Prólogo
Promesa en la oscuridad
“A veces, la infancia no es un lugar seguro… pero hay manos pequeñas que sostienen promesas más grandes que el miedo.”
Las tripas me dolían y hacían un ruido espantoso. Cerraba los ojos con fuerza, obligándome a dormir, pero era imposible. El hambre y el miedo provocaban en mí una ansiedad insoportable que me mantenía en alerta constante.
No recuerdo exactamente la hora, pero ya era tarde. La casa estaba a oscuras y en un silencio casi fantasmal. En la habitación donde me encontraba, dormía —o intentaba dormir— mi hermana Ann, apenas un año mayor que yo.
Ann y yo éramos inseparables. Ella no hablaba ni escuchaba, pero para mí eso nunca fue un problema. Siempre encontrábamos la manera de entendernos: con gestos, con miradas, con ese lenguaje secreto que sólo tienen los hermanos que se aman profundamente.
Ann, al igual que yo, estaba inquieta. El hambre nos tenía despiertos, exhaustos pero incapaces de cerrar los ojos y escapar de esa horrible sensación de vacío que crecía como un monstruo en nuestras panzas.
La nueva esposa de mi padre es una mujer cruel. Terriblemente malvada y sádica. Podría pasar días enteros describiéndola, desahogándome en cada palabra... pero sería perder el tiempo. Tiene tres hijos de otro matrimonio, y aunque tampoco los trata con amor, al menos no los obliga a comer remolacha a la fuerza, ni los deja pasar hambre durante días enteros como a nosotros.
Tengo cinco años. Mi hermana tiene seis. Aunque parecemos más pequeños. La desnutrición nos ha robado la infancia, la estatura y parte del alma.
Me levanto con cautela. Sé que mi mayor enemigo es la puerta de la cocina: esa maldita puerta chirría como un animal herido cada vez que se mueve. Ann me mira, y con las manos le hago señas para que no se preocupe. Sabe adónde voy. Se queda sentada en la cama, atenta a cada uno de mis pasos. La miro una última vez antes de salir de la habitación y le sonrío. A pesar de todo —del hambre, del miedo, de la tristeza—, mi hermana hace que lo malo no sea tan malo. Hace que mis días no sean del todo oscuros.
Paso frente a la habitación de Cristina, mi madrastra. Está dormida, como siempre, roncando y mostrando su asqueroso cuerpo. De sólo verla, se me revuelven las tripas. Me dan náuseas… pero no tengo nada que vomitar. Estoy vacío. Ya perdí la cuenta de cuántos días —o semanas— me siento así.
Llego a la cocina. Si no fuera por la necesidad desesperada de comer, me daría media vuelta y volvería a la cama. Pero el hambre… el hambre no perdona. Me obliga a ser valiente o estúpidamente arriesgado. Sé que si me descubren robando comida, el castigo será tan brutal que desearé desaparecer.
Abro la puerta de la cocina milímetro a milímetro. Las manos me sudan, el estómago me ruge y el corazón late tan fuerte que no puedo oír otra cosa. Consigo abrirla lo suficiente para que mi pequeño cuerpo maltratado pueda colarse.
No hay mucho que pueda alcanzar. Ya lo aprendí a la fuerza. Los muebles están demasiado altos. Sólo la heladera está a mi alcance. La abro. Está repleta de remolachas, como siempre. Las odio. Las odio tanto como a la mujer que nos las obliga a tragar. En la puerta hay huevos. Cuento siete. Si tomo dos, quizá no se note.
Miro a mi alrededor: todo sigue en silencio. Tomo dos huevos y comienzo el regreso con el mismo cuidado, paso a paso, como si cada baldosa pudiera delatarme. Mi hermana me espera. No puedo fallarle.

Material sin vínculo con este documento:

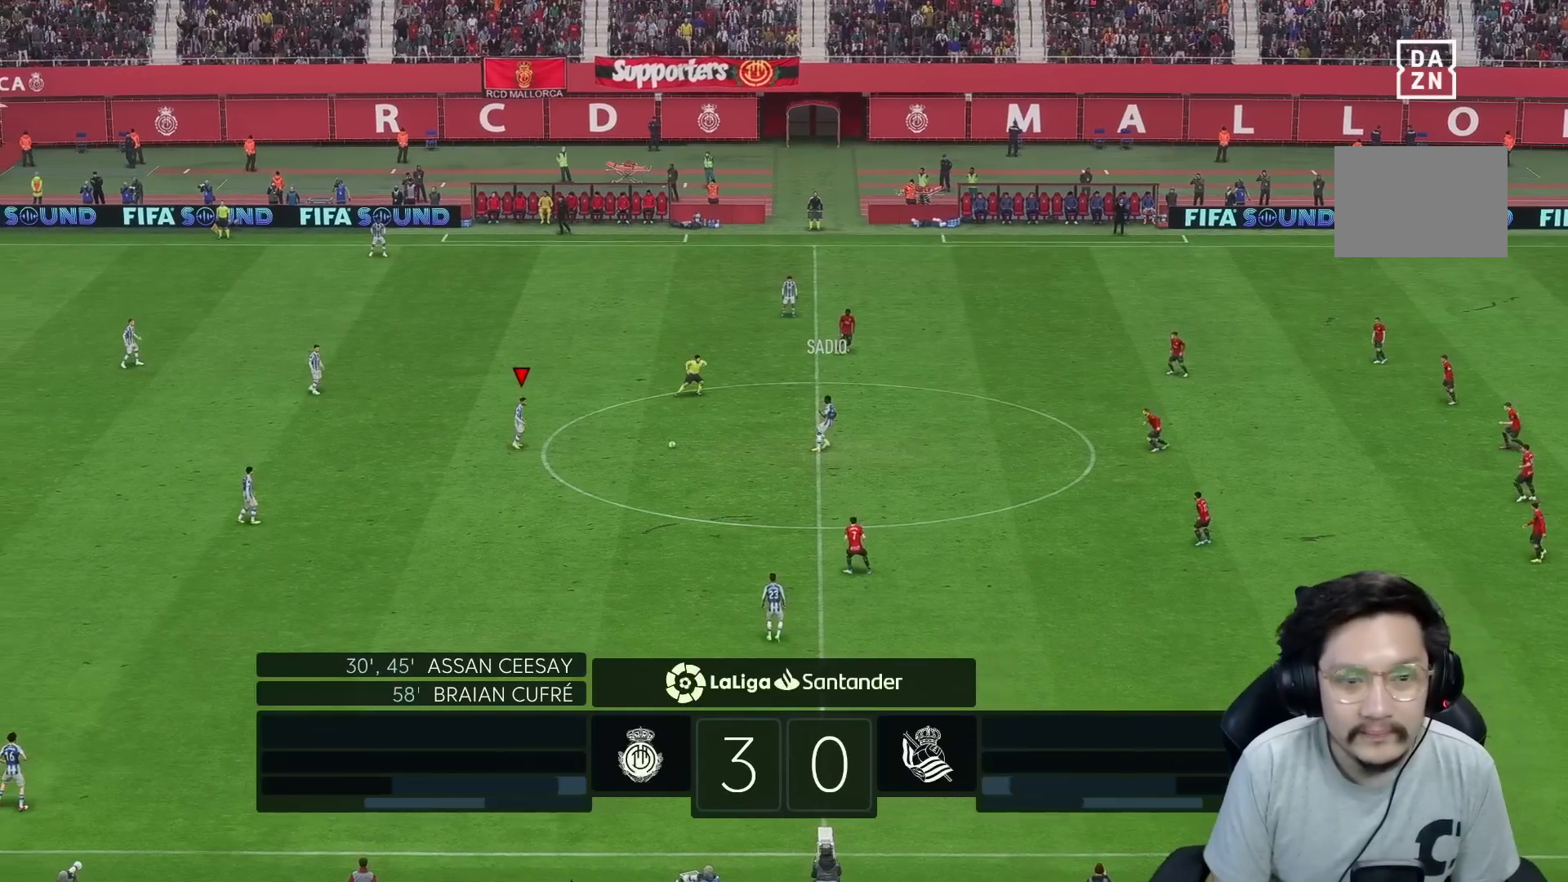
{"buttons": [], "left_stick": "down", "right_stick": "center", "events": []}
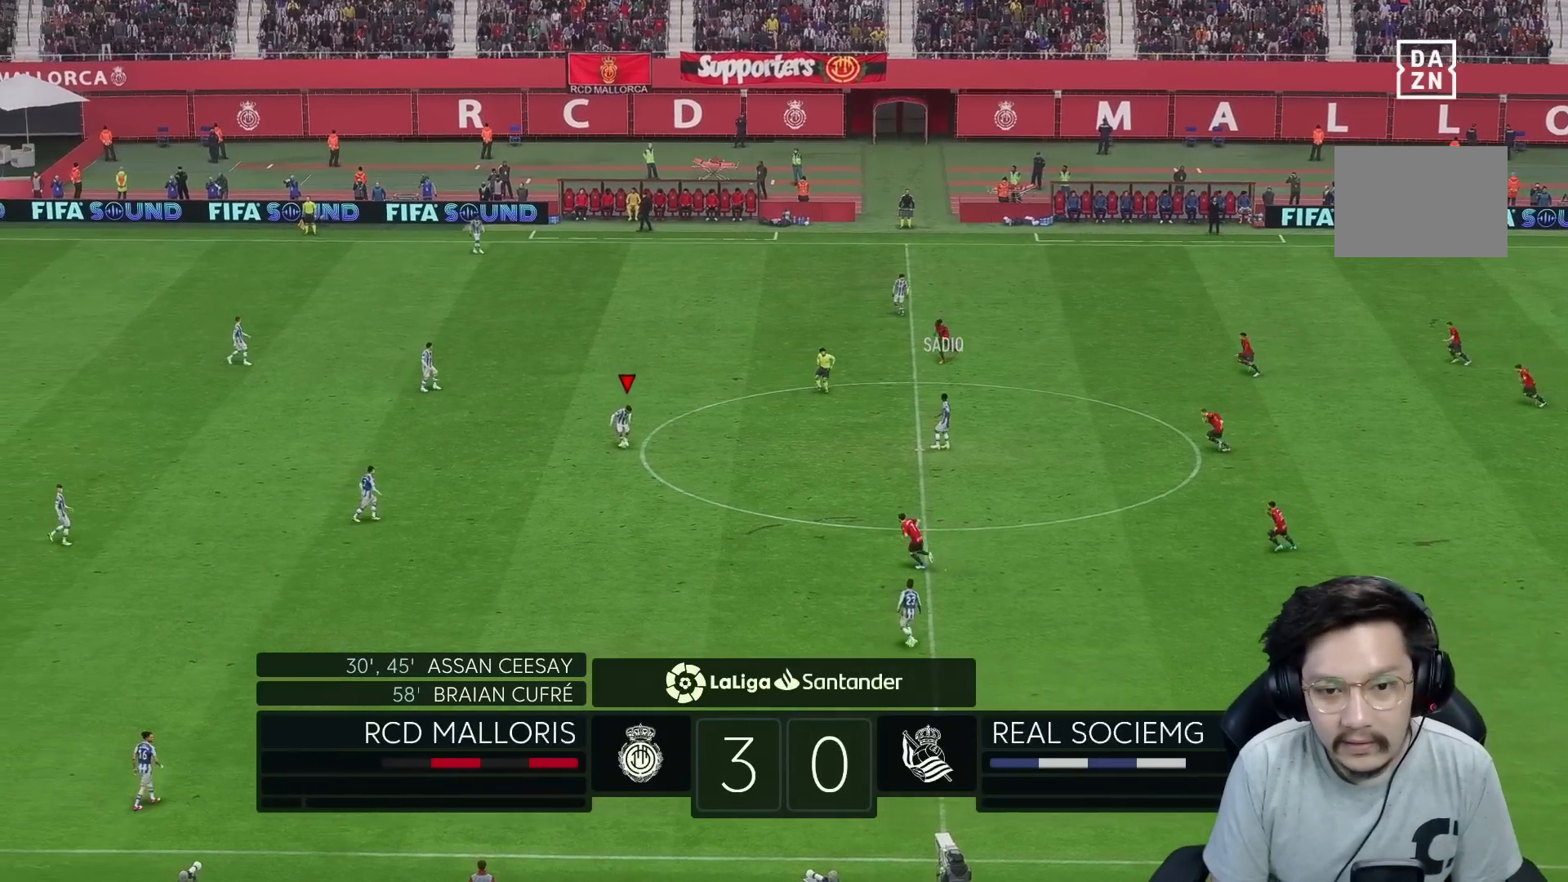
{"buttons": [], "left_stick": "down", "right_stick": "center", "events": [[67, "Y", "down"], [467, "Y", "up"]]}
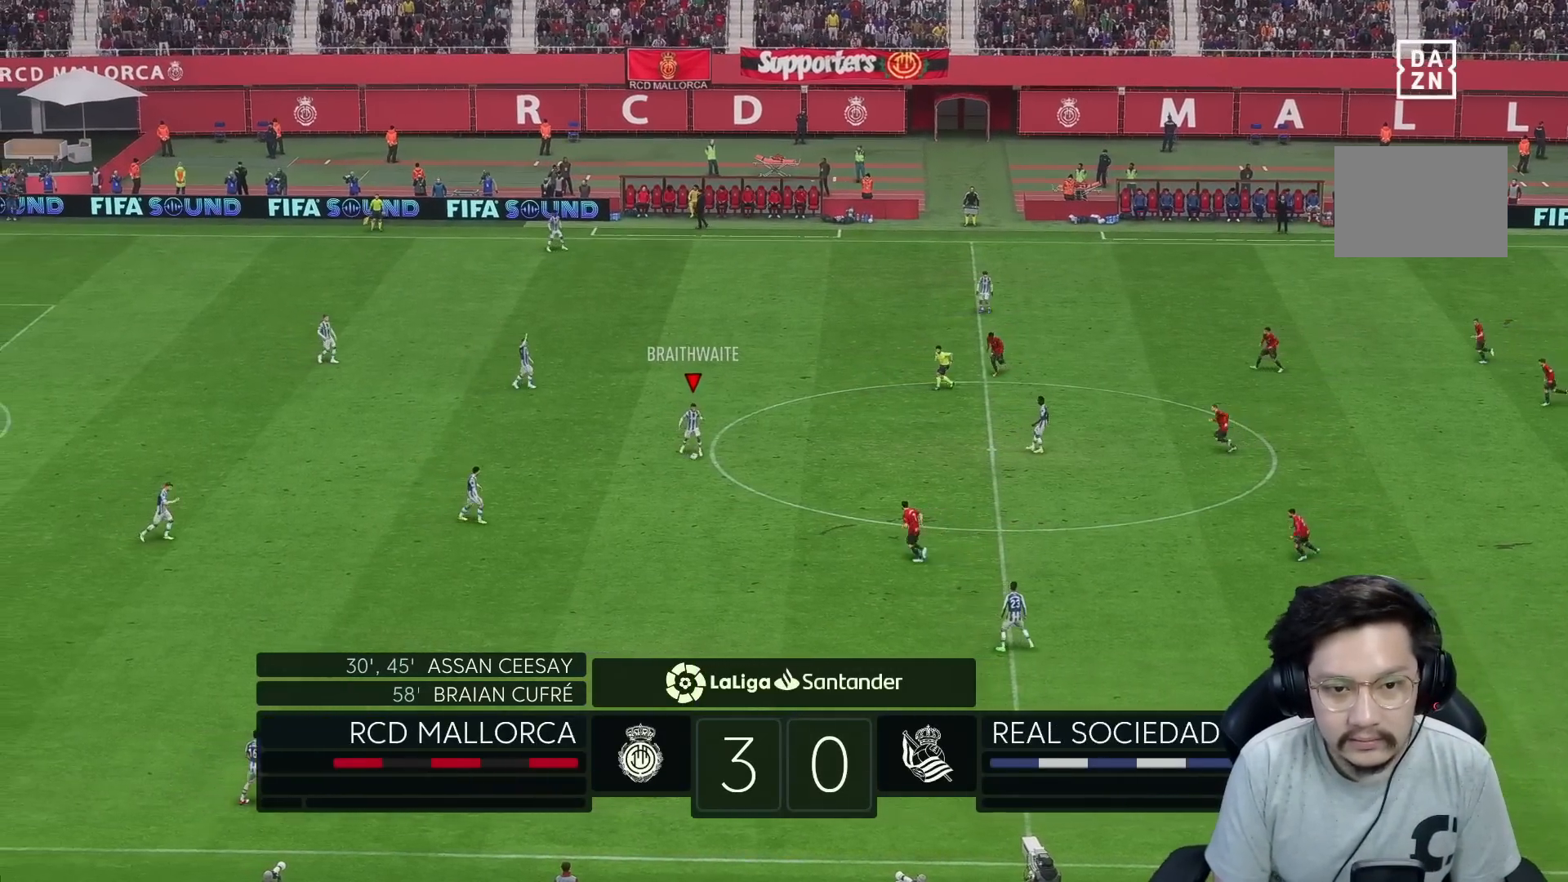
{"buttons": ["R1"], "left_stick": "down", "right_stick": "center", "events": [[367, "R1", "down"]]}
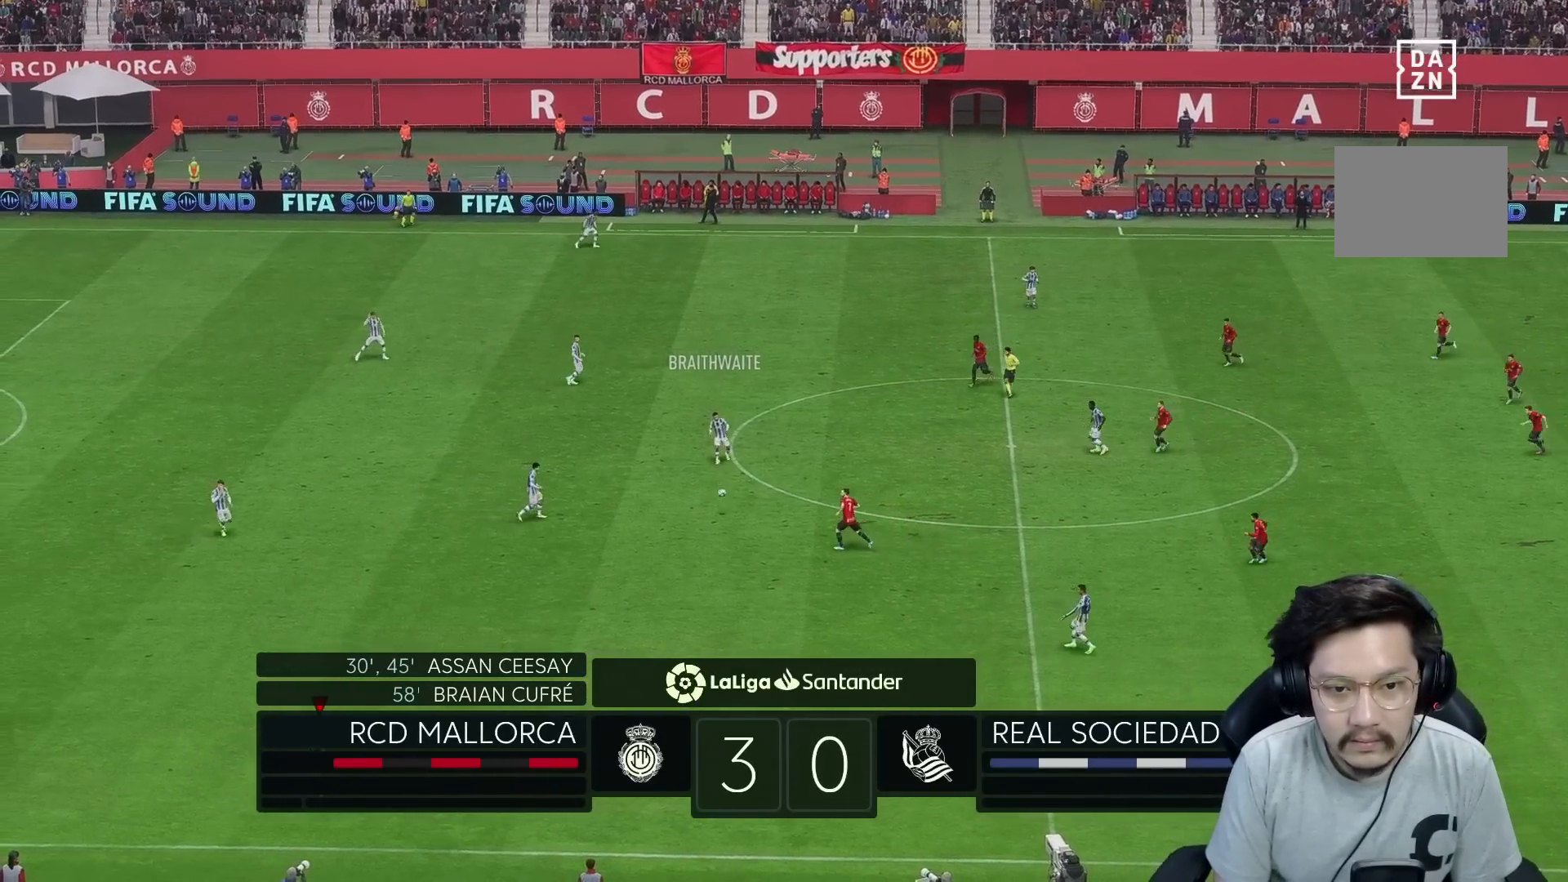
{"buttons": ["R1"], "left_stick": "right", "right_stick": "center", "events": [[167, "left_stick", "right"], [250, "R1", "up"], [350, "R2", "down"], [417, "R1", "down"], [483, "R2", "up"]]}
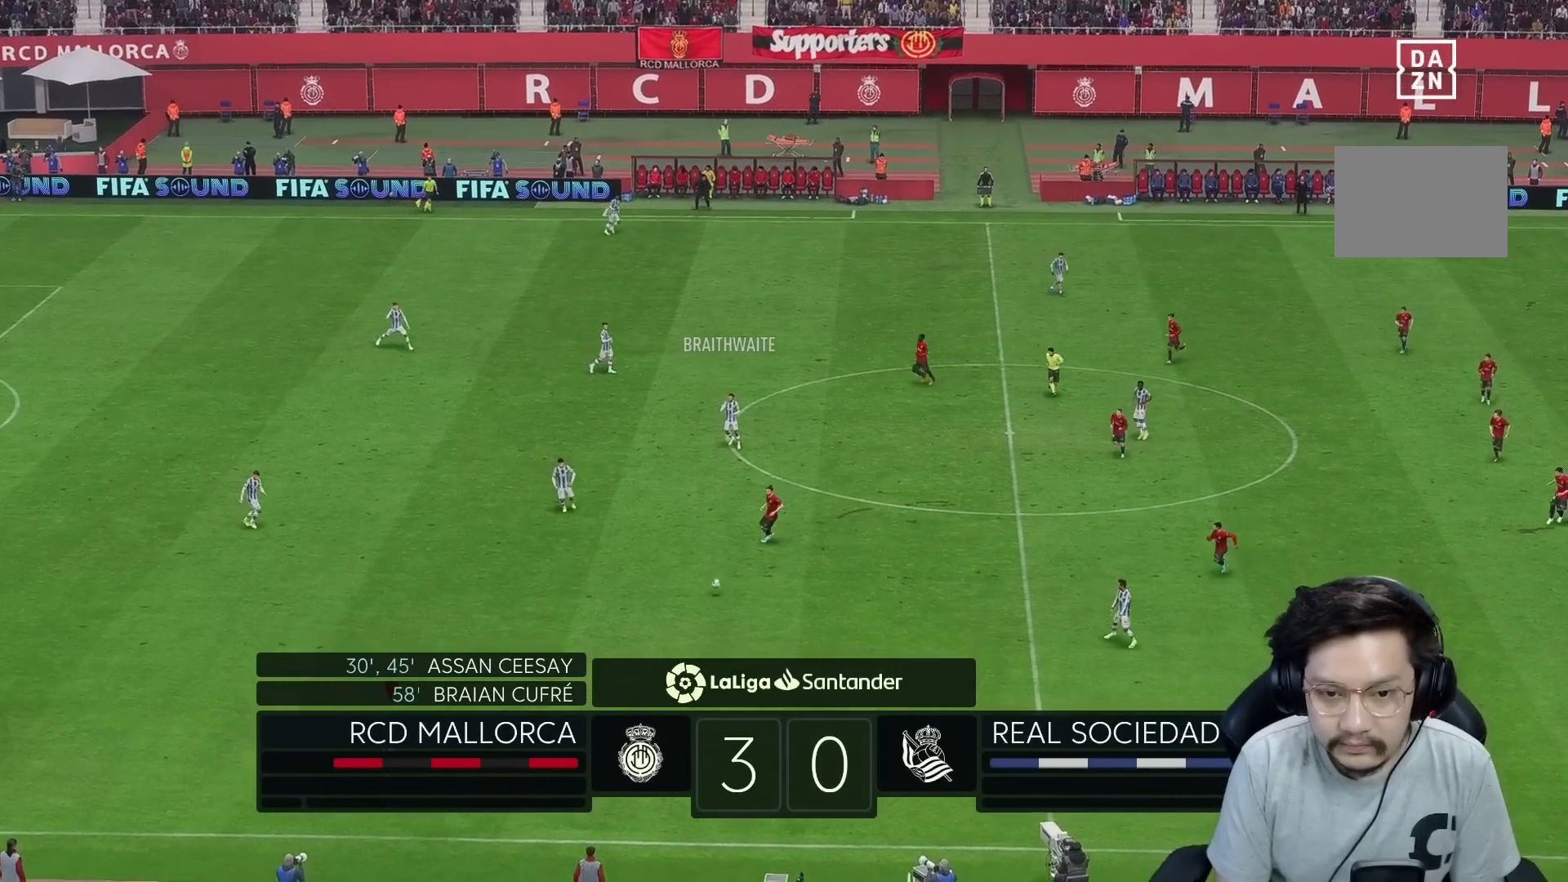
{"buttons": ["R1"], "left_stick": "right", "right_stick": "center", "events": []}
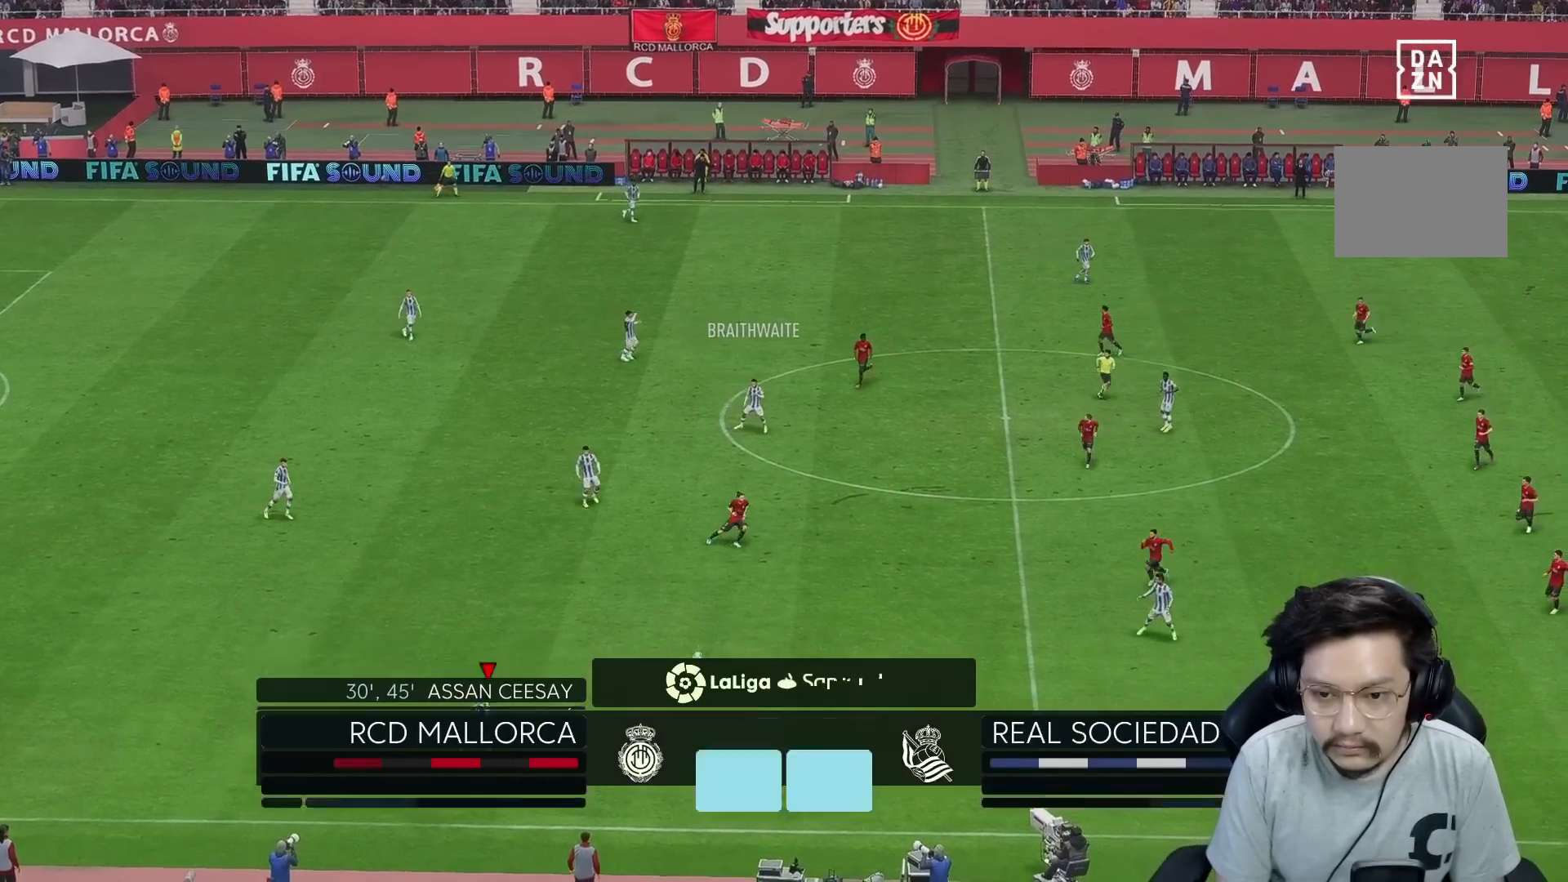
{"buttons": ["R1"], "left_stick": "right", "right_stick": "center", "events": [[283, "R1", "up"], [333, "R2", "down"], [417, "R1", "down"], [450, "R2", "up"]]}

Cuando entro en la habitación, Ann me recibe con los ojos brillantes de emoción. Está cansada, hambrienta y tan marcada como yo. Somos apenas huesos cubiertos por una piel lastimada y azulada de moretones. Le hago señas para que se acerque. Perforo uno de los huevos para que el contenido pueda salir como un hilo espeso. Le doy uno a ella y, sin dudar, lo absorbe por el agujero. Es asqueroso. La textura es viscosa, como un moco caliente. Pero es lo único que tenemos. Y lo necesitamos.
Después de vaciar los huevos, los escondo dentro de mi mochila. Mañana, camino a la escuela, me desharé de ellos. Aún tengo hambre. Siempre tengo hambre. Pero ahora, al menos, podré dormir.
Ann bosteza. Yo también. Acomodo las mantas y me acuesto junto a ella. Le prometo en silencio que jamás la voy a dejar. Y me hago una promesa aún más fuerte: pase lo que pase, nunca voy a rendirme. Voy a luchar. Por ella. Por mí. Por nosotros.